Upon discharge, the patient was advised to continue the following medications: aspirin, metoprolol, lisinopril, and insulin. This medication plan is essential for managing the patient’s ongoing health needs. It is also important to note that the patient has allergies to penicillin, which must be considered in future treatments. Additional special considerations included dietary modifications to manage diabetes and hypertension.
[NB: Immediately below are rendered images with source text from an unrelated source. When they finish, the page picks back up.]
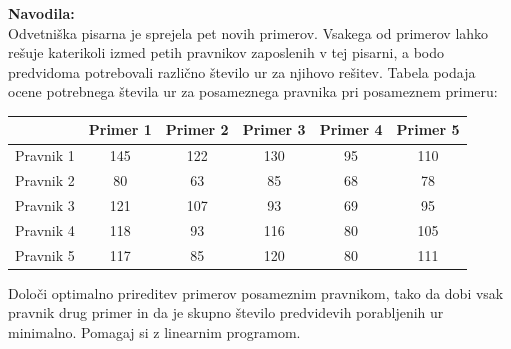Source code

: \documentclass[a4paper,11pt]{article}
\begin{document}
\textbf{Navodila:}\\
Odvetniška pisarna je sprejela pet novih primerov. Vsakega od primerov lahko rešuje katerikoli izmed petih pravnikov zaposlenih v tej pisarni, a bodo predvidoma
potrebovali različno število ur za njihovo rešitev. Tabela podaja ocene potrebnega števila ur za posameznega pravnika pri posameznem primeru:
\begin{table}[hbt] \centering
\begin{tabular}{| l | c | c | c | c | c |}
\hline 
 & Primer 1 & Primer 2 & Primer 3 & Primer 4 & Primer 5 \\
 \hline
 Pravnik 1 & 145 & 122 & 130 & 95 & 110 \\
 \hline
 Pravnik 2 & 80 & 63 & 85 & 68 & 78 \\
 \hline
 Pravnik 3 & 121 & 107 & 93 & 69 & 95 \\
 \hline
 Pravnik 4 & 118 & 93 & 116 & 80 & 105 \\
 \hline
 Pravnik 5 & 117 & 85 & 120 & 80 & 111 \\
 \hline
\end{tabular}
\end{table}
Določi optimalno prireditev primerov posameznim pravnikom, tako da dobi vsak pravnik drug primer in da je skupno število predvidevih porabljenih ur minimalno. Pomagaj si z linearnim programom.
\end{document}
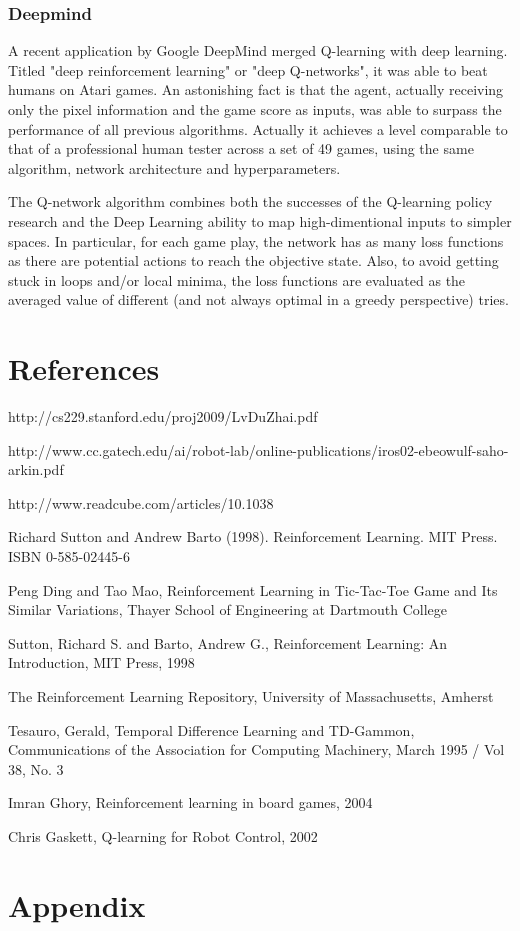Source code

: \documentclass[fleqn]{article}
\begin{document}
\subsubsection{Deepmind}
A recent application by Google DeepMind merged Q-learning with deep learning. Titled "deep reinforcement learning" or "deep Q-networks", it was able to beat humans on Atari games. An astonishing fact is that the agent, actually receiving only the pixel information and the game score as inputs, was able to surpass the performance of all previous algorithms. Actually it achieves a level comparable to that of a professional human tester across a set of 49 games, using the same algorithm, network architecture and hyperparameters. 

The Q-network algorithm combines both the successes of the Q-learning policy research and the Deep Learning ability to map high-dimentional inputs to simpler spaces. In particular, for each game play, the network has as many loss functions as there are potential actions to reach the objective state. Also, to avoid getting stuck in loops and/or local minima, the loss functions are evaluated as the averaged value of different (and not always optimal in a greedy perspective) tries.

\pagebreak
\section*{References}
http://cs229.stanford.edu/proj2009/LvDuZhai.pdf

http://www.cc.gatech.edu/ai/robot-lab/online-publications/iros02-ebeowulf-saho-arkin.pdf

http://www.readcube.com/articles/10.1038%

Richard Sutton and Andrew Barto (1998). Reinforcement Learning. MIT Press. ISBN 0-585-02445-6

Peng Ding and Tao Mao, Reinforcement Learning in Tic-Tac-Toe Game and Its Similar Variations, Thayer School of Engineering at Dartmouth College  

Sutton, Richard S. and Barto, Andrew G., Reinforcement Learning: An Introduction, MIT Press, 1998  

The Reinforcement Learning Repository, University of Massachusetts, Amherst  

Tesauro, Gerald, Temporal Difference Learning and TD-Gammon, Communications of the Association for Computing Machinery, March 1995 / Vol 38, No. 3  

Imran Ghory, Reinforcement learning in board games, 2004   

Chris Gaskett, Q-learning for Robot Control, 2002

\pagebreak
\section*{Appendix}
	

	
\end{document}
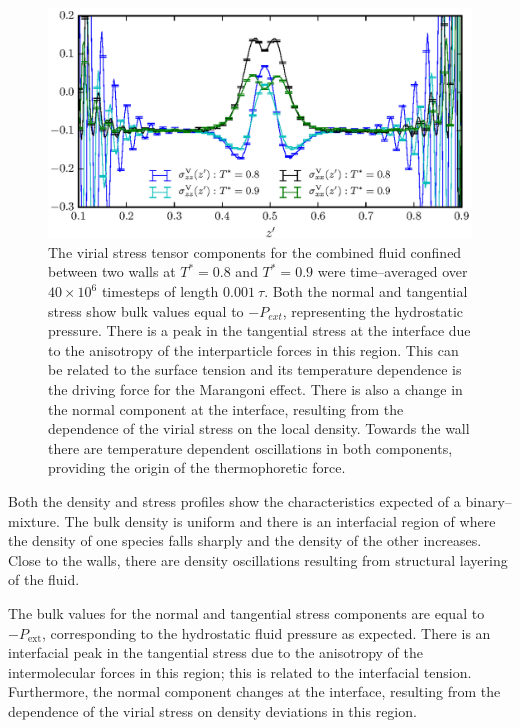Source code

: \begin{figure}[h!]
\centering
\includegraphics[scale=1.0]{PisVirStress}
\caption{The virial stress tensor components for the combined fluid confined between two walls at $T^{*} = 0.8$ and $T^{*} = 0.9$ were time--averaged over $40 \times 10^{6}$ timesteps of length $0.001\ \tau$.
Both the normal and tangential stress show bulk values equal to $-P_{ext}$, representing the hydrostatic pressure.
There is a peak in the tangential stress at the interface due to the anisotropy of the interparticle forces in this region.
This can be related to the surface tension and its temperature dependence is the driving force for the Marangoni effect.
There is also a change in the normal component at the interface, resulting from the dependence of the virial stress on the local density.
Towards the wall there are temperature dependent oscillations in both components, providing the origin of the thermophoretic force.
}
\label{PisVirStress}
\end{figure}

Both the density and stress profiles show the characteristics expected of a binary--mixture. 
The bulk density is uniform and there is an interfacial region of where the density of one species falls sharply and the density of the other increases.
Close to the walls, there are density oscillations resulting from structural layering of the fluid.

The bulk values for the normal and tangential stress components are equal to $-P_{\mathrm{ext}}$, corresponding to the hydrostatic fluid pressure as expected.
There is an interfacial peak in the tangential stress due to the anisotropy of the intermolecular forces in this region; this is related to the interfacial tension.\cite{Marchand2011}
Furthermore, the normal component changes at the interface, resulting from the dependence of the virial stress on density deviations in this region.

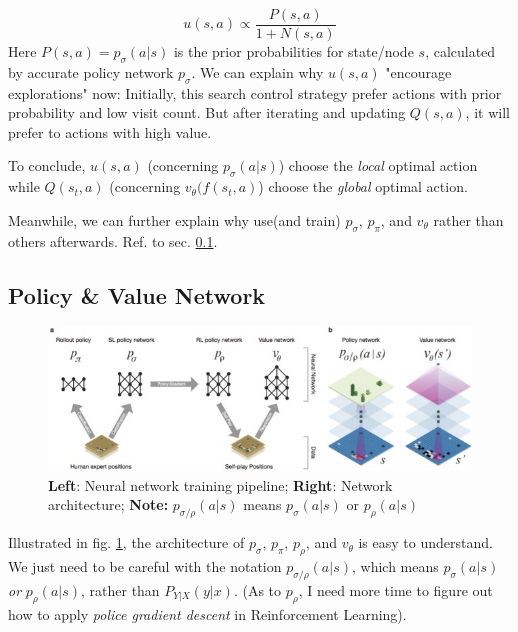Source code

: \documentclass{mcmthesis}
\begin{document}
\begin{equation}
	u(s,a)\propto \frac{P(s,a)}{1+N(s,a)}
\end{equation}
Here $P(s,a)=p_\sigma(a|s)$ is the prior probabilities for state/node $s$, calculated by accurate policy network $p_\sigma$. We can explain why $u(s,a)$ "encourage explorations" now: Initially, this search control strategy prefer actions with prior probability and low visit count. But after iterating and updating $Q(s,a)$, it will prefer to actions with high value.

 
To conclude, $u(s,a)$ (concerning $p_\sigma(a|s)$) choose the \textit{local} optimal action while $Q(s_t,a)$ (concerning $v_\theta(f(s_t,a)$) choose the \textit{global} optimal action.


Meanwhile, we can further explain why use(and train) $p_\sigma$, $p_\pi$, and $v_\theta$ rather than others afterwards. Ref. to sec. \ref{sec2}.


\subsection{Policy \& Value Network}\label{sec2}
\begin{figure}[]
	\centering
	\includegraphics[width=.8\columnwidth]{./fig1.jpg}
	\caption[network]{\textbf{Left}: Neural network training pipeline; \textbf{Right}: Network architecture; 
	\textbf{Note:} $p_{\sigma/\rho}(a|s) $ means $p_\sigma(a|s)$ or $p_\rho(a|s)$}\label{fig1}
\end{figure}
Illustrated in fig. \ref{fig1}, the architecture of $p_\sigma$, $p_\pi$, $p_\rho$, and $v_\theta$ is easy to understand. We just need  to be careful with the notation $p_{\sigma/\rho}(a|s) $, which means  $p_\sigma(a|s)$ \textit{or} $p_\rho(a|s)$, rather than $P_{Y|X}(y|x)$. (As to $p_\rho$, I  need more  time to figure out how to apply \textit{police gradient descent} in Reinforcement Learning). 
\end{document}
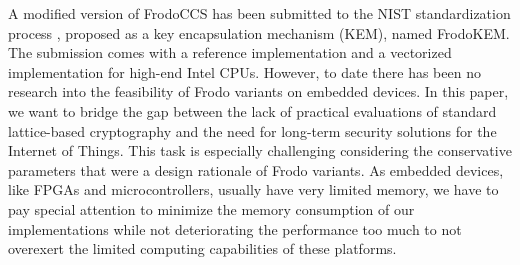A modified version of \textsf{FrodoCCS} \cite{DBLP:conf/ccs/BosCDMNNRS16} has been submitted to the NIST standardization process \cite{frodo-nist}, proposed as a key encapsulation mechanism (KEM), named \textsf{FrodoKEM}. The submission comes with a reference implementation and a vectorized implementation for high-end Intel CPUs. However, to date there has been no research into the feasibility of \textsf{Frodo} variants on embedded devices. In this paper, we want to bridge the gap between the lack of practical evaluations of standard lattice-based cryptography and the need for long-term security solutions for the Internet of Things. This task is especially challenging considering the conservative parameters that were a design rationale of \textsf{Frodo} variants. As embedded devices, like FPGAs and microcontrollers, usually have very limited memory, we have to pay special attention to minimize the memory consumption of our implementations while not deteriorating the performance too much to not overexert the limited computing capabilities of these platforms.






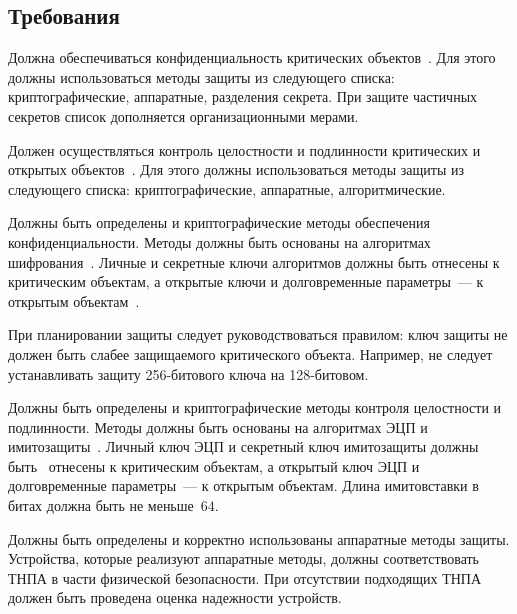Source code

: \subsection{Требования}\label{DP.Reqs}

\label{R.DP.Crit}
Должна обеспечиваться конфиденциальность критических объектов~.
Для этого должны использоваться методы защиты из 
следующего списка: криптографические, аппаратные, разделения секрета.
%
При защите частичных секретов список дополняется организационными мерами.

\label{R.DP.Public}
Должен осуществляться контроль целостности и подлинности критических и открытых
объектов~. Для этого должны использоваться методы защиты из
следующего списка: криптографические, аппаратные, алгоритмические.

\label{R.DP.CryptoE}
Должны быть определены и 
криптографические методы обеспечения конфиденциальности.
%
Методы должны быть основаны на алгоритмах шифрования~.
%
Личные и секретные ключи алгоритмов должны быть отнесены к критическим объектам,
а открытые ключи и долговременные параметры~--- к открытым
объектам~.

\begin{note}
При планировании защиты следует руководствоваться правилом:
ключ защиты не должен быть слабее защищаемого критического объекта. 
%
Например, не следует устанавливать защиту 256-битового ключа на 128-битовом. 
\end{note}

\label{R.DP.CryptoI}
Должны быть определены и  
криптографические методы контроля
целостности и подлинности. Методы должны быть основаны на алгоритмах 
ЭЦП и имитозащиты~.
%
Личный ключ ЭЦП и секретный ключ имитозащиты должны быть~ 
отнесены к критическим объектам, а открытый ключ ЭЦП и долговременные 
параметры~--- к открытым объектам.
%
Длина имитовставки в битах должна быть не меньше~$64$.

\label{R.DP.Hard}
Должны быть определены и корректно использованы аппаратные методы защиты.
Устройства, которые реализуют аппаратные методы, 
должны соответствовать ТНПА в части физической безопасности.
%
При отсутствии подходящих ТНПА должен быть проведена оценка надежности 
устройств.

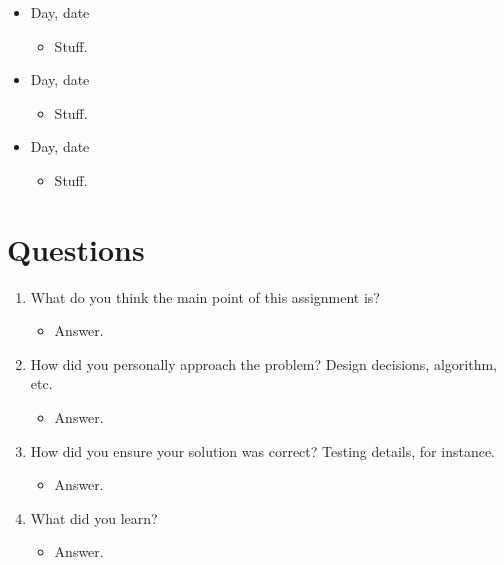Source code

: \documentclass[letterpaper,10pt,onecolumn]{IEEEtran}
\begin{document}
    
    \begin{itemize}
        \item Day, date
            \begin{itemize} 
                \item Stuff.
        	\end{itemize}
        \item Day, date
            \begin{itemize} 
                \item Stuff.
        	\end{itemize}
        \item Day, date
            \begin{itemize} 
                \item Stuff.
        	\end{itemize}
    \end{itemize}
    
    
    \vspace{6mm}
    
   
    \section*{Questions}
    \begin{enumerate}
        \item What do you think the main point of this assignment is?
        \begin{itemize}
            \item Answer.
        \end{itemize}
        \item How did you personally approach the problem? Design decisions, algorithm, etc.
        \begin{itemize}
            \item Answer.
        \end{itemize}
        \item How did you ensure your solution was correct? Testing details, for instance.
        \begin{itemize}
            \item Answer. 
        \end{itemize}
        \item What did you learn?
        \begin{itemize}
            \item Answer.
        \end{itemize}
    \end{enumerate}
    
    
\end{document}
For follow-up, the patient is scheduled for a cardiology appointment on 15 April 2025 and a renal function test on 20 April 2025, which will ensure continued monitoring and support in their recovery process. The patient received specific advice and self-care instructions, which included maintaining a low-sodium diet, regular blood glucose monitoring, and engaging in moderate physical activity, empowering them to manage their health post-discharge effectively.
Clinical Benefits

Key advantages of using this template in clinical practice

  • This comprehensive clinical template is designed to streamline patient documentation, ensuring that healthcare professionals can efficiently capture and manage critical patient information. By incorporating high-search healthcare and clinical keywords, this template enhances the accuracy and accessibility of patient records. It includes detailed sections for patient demographics, admission and discharge details, primary and secondary diagnoses, comorbidities, and key events during the hospital stay. The template also covers procedures, treatments, medication regimens, allergies, and special considerations, providing a holistic view of the patient's care journey. Additionally, it outlines follow-up appointments and self-care instructions, facilitating seamless continuity of care. Clinicians are encouraged to adopt this template to improve documentation efficiency, enhance patient care, and support better clinical outcomes.